--- Work to complete ---
Revise the bug report passage starting at "[6 May 2015 17:49]" and ending at "text), 102 bytes.", changing "option file" to "configuration file" wherever it occurs.

--- Excerpted passage ---
********
| Bug #76959 | Gaps in Retrieved_Gtid_Set while no gaps in Executed_Gtid_Set | ||
|---|---|---|---|
| Submitted: | 6 May 2015 17:48 | Modified: | 7 Sep 2015 14:36 |
| Reporter: | Sveta Smirnova (OCA) | Email Updates: | |
| Status: | Closed | Impact on me: | |
| Category: | MySQL Server: Replication | Severity: | S3 (Non-critical) |
| Version: | 5.6.24 | OS: | Any |
| Assigned to: | CPU Architecture: | Any | |
[6 May 2015 17:48]
Sveta Smirnova
test case
Attachment: rpl_issue52049.test (application/octet-stream, text), 724 bytes.
[6 May 2015 17:49]
Sveta Smirnova
option file for master
Attachment: rpl_issue52049-master.opt (application/octet-stream, text), 103 bytes.
[6 May 2015 17:51]
Sveta Smirnova
option file for slave
Attachment: rpl_issue52049-slave.opt (application/octet-stream, text), 102 bytes.
********
--- Material provided ---
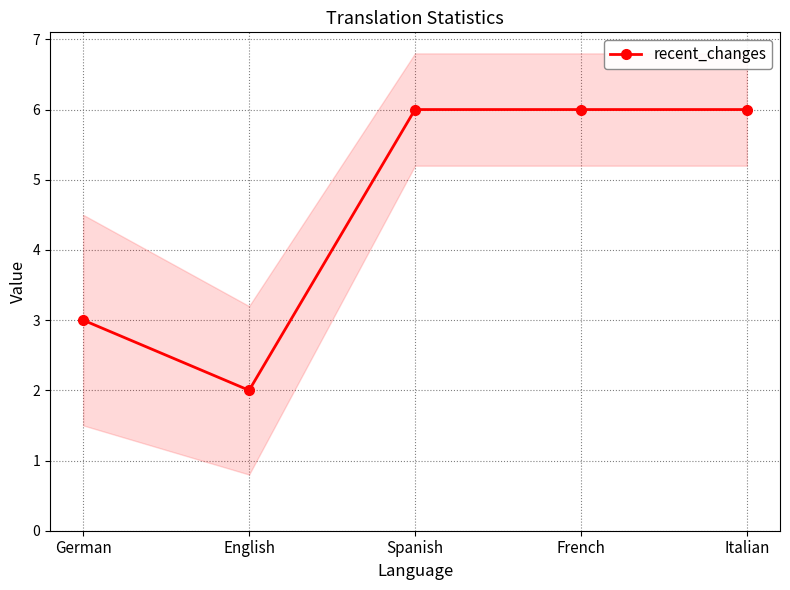

What is the maximum value shown in the chart?

6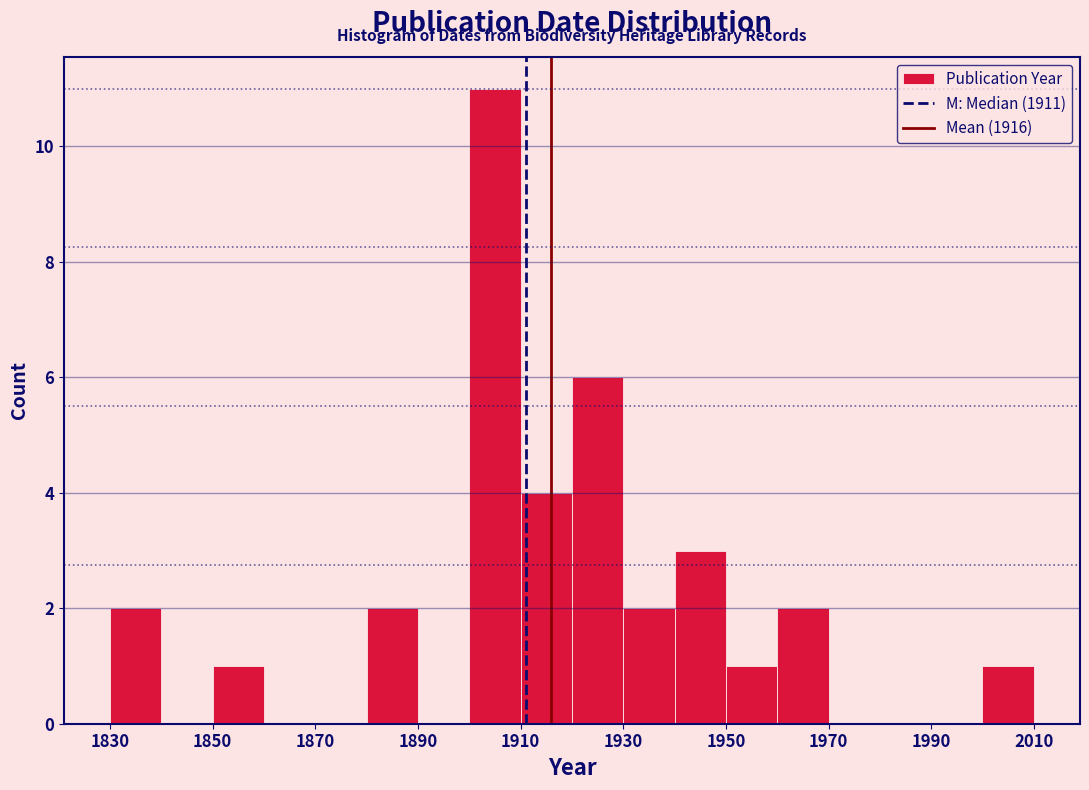

Which range on the x-axis has the tallest bar?

1900 to 1910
********
--- Exercise result ---
[6 May 2015 17:49]
Sveta Smirnova
configuration file for master
Attachment: rpl_issue52049-master.opt (application/octet-stream, text), 103 bytes.
[6 May 2015 17:51]
Sveta Smirnova
configuration file for slave
Attachment: rpl_issue52049-slave.opt (application/octet-stream, text), 102 bytes.